Scott Ends 10 Years as RMS Chair, Vice Chair
CenterPoint Energy’s Kathy Scott received a standing ovation from her fellow members after delivering her last Retail Market Subcommittee report. Scott is cycling off the group’s leadership after 10 years as either its chair or vice chair.
“It’s a lot of work to lead a subcommittee,” said Sharyland Utilities’ B.J. Flowers. “We’re very happy Kathy has stayed with it for that long.”
TAC Approves 2 Changes to Ancillary Methodology
The committee endorsed staff’s recommendations to make two changes to its 2018 ancillary service methodology for determining non-spinning reserve needs.
The committee approved including solar generation in net load calculations and forecasts, and adjusting for additional over-forecast uncertainty from projected increases in installed wind capacity.
Goff, who chairs the Qualified Scheduling Entity Managers Working Group, asked that the WMS and the Retail Operations Subcommittee be directed to evaluate the non-spin procurement methodology, reflecting conversations taking place within his group and the WMS.
“Our deployments of non-spin aren’t closely correlated with the procurement of non-spin because we don’t typically forecast for error,” he said.
TAC Vice Chair Bob Helton, of Dynegy, reminded Goff that reviewing ancillary service methodology is a TAC goal for 2018.
Staff did not propose any changes for determining regulation service and responsive reserve quantities.
The TAC also unanimously approved four other NPRRs and a verifiable cost manual revision.
- NPRR834: Clarifies processes associated with ERCOT’s repossession of congestion revenue rights following a payment breach or other default by a market participant. The change specifies data transparency requirements; documents the disposition of auction revenue funds above amounts owed to ERCOT; clarifies that the one-time auction bids must be positive; and allows the immediate transfer of CRR ownership to the winning bidder should an auction be necessary.

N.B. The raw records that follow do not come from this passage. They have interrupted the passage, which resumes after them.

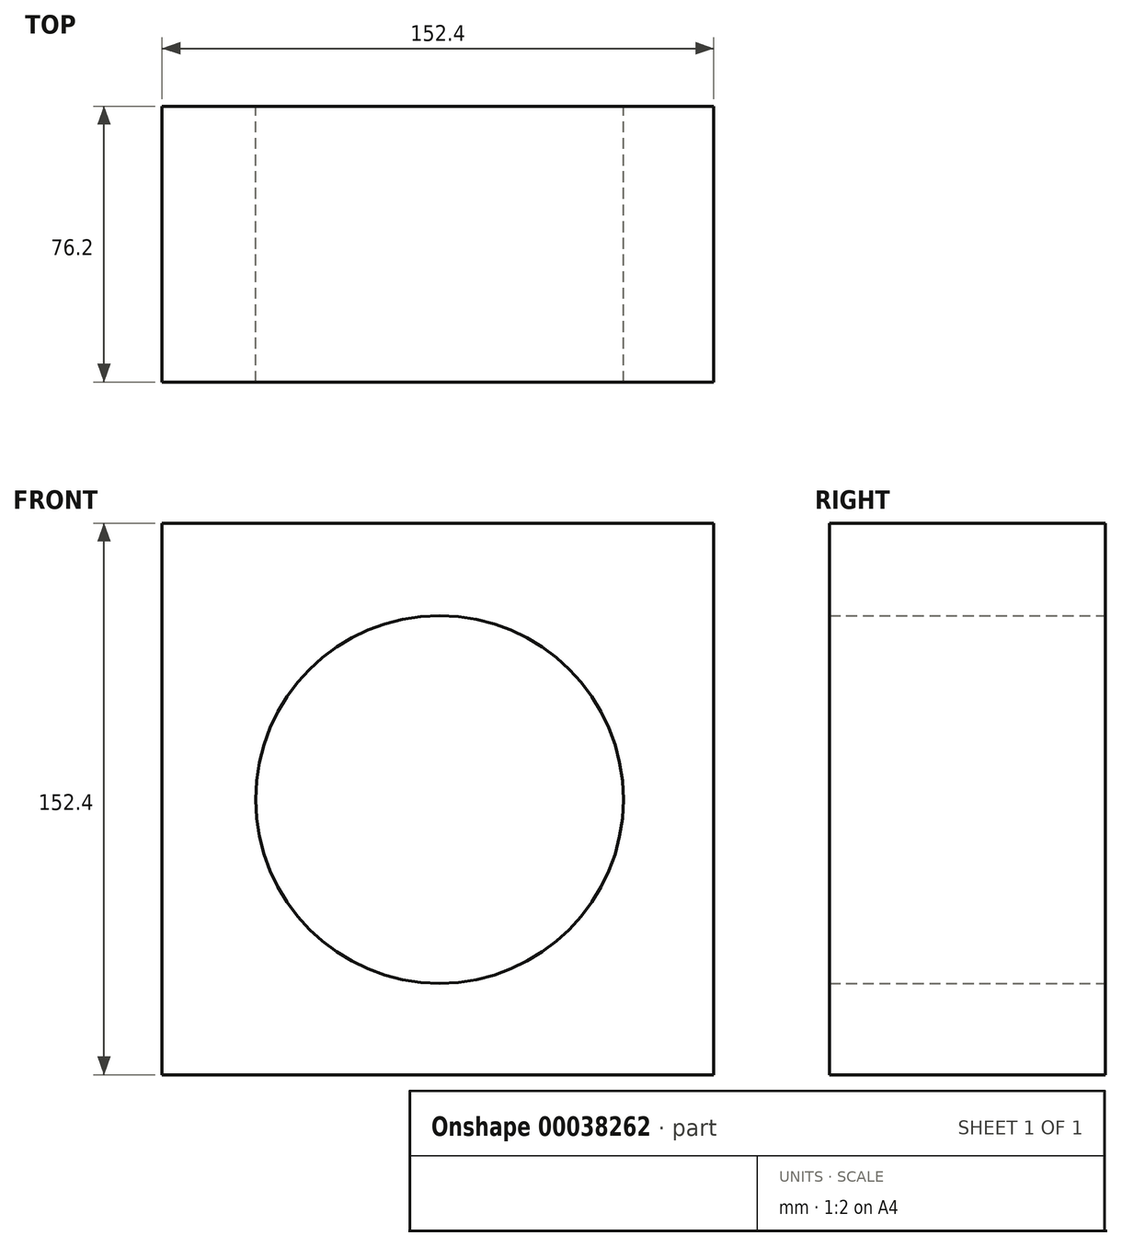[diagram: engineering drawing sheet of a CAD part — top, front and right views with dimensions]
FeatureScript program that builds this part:
annotation { "Feature Type Name" : "Feature", "Feature Type Description" : "" }
export const myFeature = defineFeature(function(context is Context, id is Id, definition is map)
    precondition{}
    {
        {
            var Q0;
            Q0=qCreatedBy(makeId("Front.planeOp"),FACE);
            var sketch = newSketch(context, id + "F0", { "sketchPlane" : qUnion([Q0])});
            skLineSegment(sketch, "E0.bottom", {"start": v(-76.63, -76.06) * mm, "end": v(75.77, -76.06) * mm});
            skLineSegment(sketch, "E0.top", {"start": v(-76.63, 76.34) * mm, "end": v(75.77, 76.34) * mm});
            skLineSegment(sketch, "E0.left", {"start": v(-76.63, -76.06) * mm, "end": v(-76.63, 76.34) * mm});
            skLineSegment(sketch, "E0.right", {"start": v(75.77, -76.06) * mm, "end": v(75.77, 76.34) * mm});
            skCircle(sketch, "E1", {"center": v(0, 0) * mm, "radius": 50.8 * mm});
            skSolve(sketch);
        }
        {
            var Q0;
            Q0 = qSketchRegion(id + "F0", true);
            extrude(context, id + "F1", {"entities" : qUnion([Q0]), "depth" : 76.2 * mm});
        }
    });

- NPRR839: Updates the protocols to clarify that, upon receiving meter data transactions from transmission or distribution service providers, ERCOT will forward the transactions to the designated competitive retailer.

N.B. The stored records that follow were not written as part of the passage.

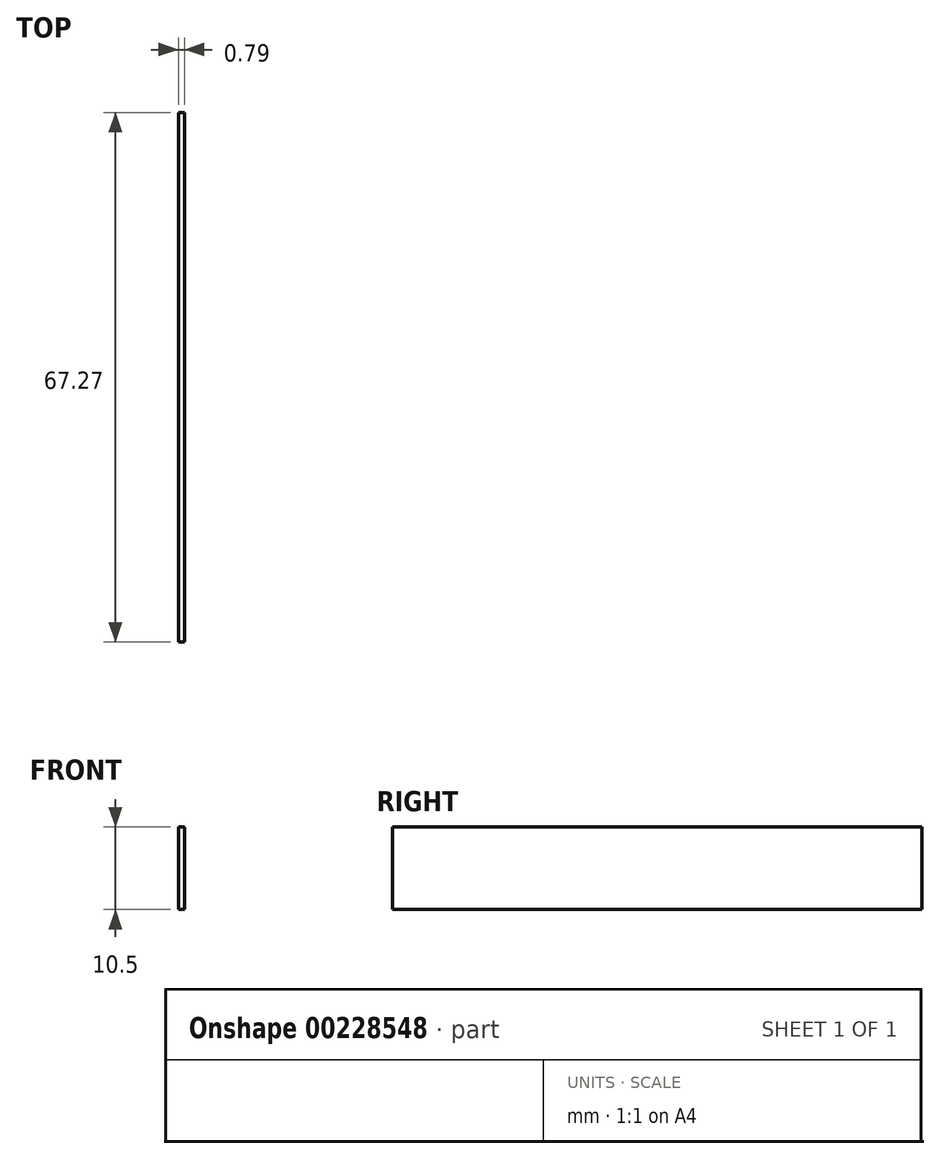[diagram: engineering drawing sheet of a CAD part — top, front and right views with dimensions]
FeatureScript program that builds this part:
annotation { "Feature Type Name" : "Feature", "Feature Type Description" : "" }
export const myFeature = defineFeature(function(context is Context, id is Id, definition is map)
    precondition{}
    {
        {
            var Q0;
            Q0=qCreatedBy(makeId("Right.planeOp"),FACE);
            var sketch = newSketch(context, id + "F0", { "sketchPlane" : qUnion([Q0])});
            skLineSegment(sketch, "E0.bottom", {"start": v(0, 0) * mm, "end": v(5859.3, 0) * mm});
            skLineSegment(sketch, "E0.top", {"start": v(0, 914.4) * mm, "end": v(5859.3, 914.4) * mm});
            skLineSegment(sketch, "E0.left", {"start": v(0, 0) * mm, "end": v(0, 914.4) * mm});
            skLineSegment(sketch, "E0.right", {"start": v(5859.3, 0) * mm, "end": v(5859.3, 914.4) * mm});
            skSolve(sketch);
        }
        {
            var Q0;
            Q0=makeQuery(id+"F0.imprint","IMPRINT",FACE,{"disambiguationData":[TD([[makeQuery(id+"F0.imprint","IMPRINT",EDGE,{"derivedFrom":sQuery(id+"F0.wireOp",EDGE,"E0.bottom")}),1.0]])]});
            extrude(context, id + "F1", {"entities" : qUnion([Q0]), "depth" : 69.14 * mm});
        }
        {
            var Q0;
            Q0=makeQuery(id+"F1.opExtrude","SWEPT_BODY",BODY,{"disambiguationData":[OSD([sQuery(id+"F0.wireOp",EDGE,"E0.bottom"),sQuery(id+"F0.wireOp",EDGE,"E0.top"),sQuery(id+"F0.wireOp",EDGE,"E0.left"),sQuery(id+"F0.wireOp",EDGE,"E0.right")])]});
            var Q1;
            Q1=qCreatedBy(makeId("Origin.pointOp"),VERTEX);
            transform(context, id + "F2", {"entities" : qUnion([Q0]), "transformType" : TransformType.SCALE_UNIFORMLY, "scale" : 1 / 87.1, "scalePoint" : qUnion([Q1]), "makeCopy" : false});
        }
    });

- NPRR843: Addresses four reporting items in Section 3 of the Nodal Protocols (Management Activities) by:
- Changing the short-term system adequacy reports’ logic for more consistent treatment of resource status; adding language to provide clarity to the reports’ end users;
- Creating a new report that will show the portion of ancillary service (AS) offers at or above 50 times the fuel index price (FIP) when the market-clearing price for capacity of the service exceeds 50 times FIP;
- Adding elements to the “48-hour highest price AS offer selected” report, including the highest-priced AS offer selected in a supplemental AS market (SASM); and
- Creating a SASM disclosure report to provide transparency into AS offers and awards for any SASMs executed within an operating day.
- NPRR846: Allows previously committed emergency response service (ERS) resources to participate in must-run-alternative agreements and modifies the methodology for evaluating the performance during the first partial interval for ERS loads on the alternate baseline. The change also defines acceptable parameters for an ERS generator’s self-serve capacity, sets the ERS test performance factor to significantly lower values and in some instances to zero for resources with three consecutive test failures in a 365-day period, along with additional administrative changes and clarifications to existing ERS protocol language.
- VCMRR019: Provides clarifications needed following the incorporation of NPRRs 485 and 617 by shortening the timeline for acceptance or rejection of approved verifiable costs from five to three business days.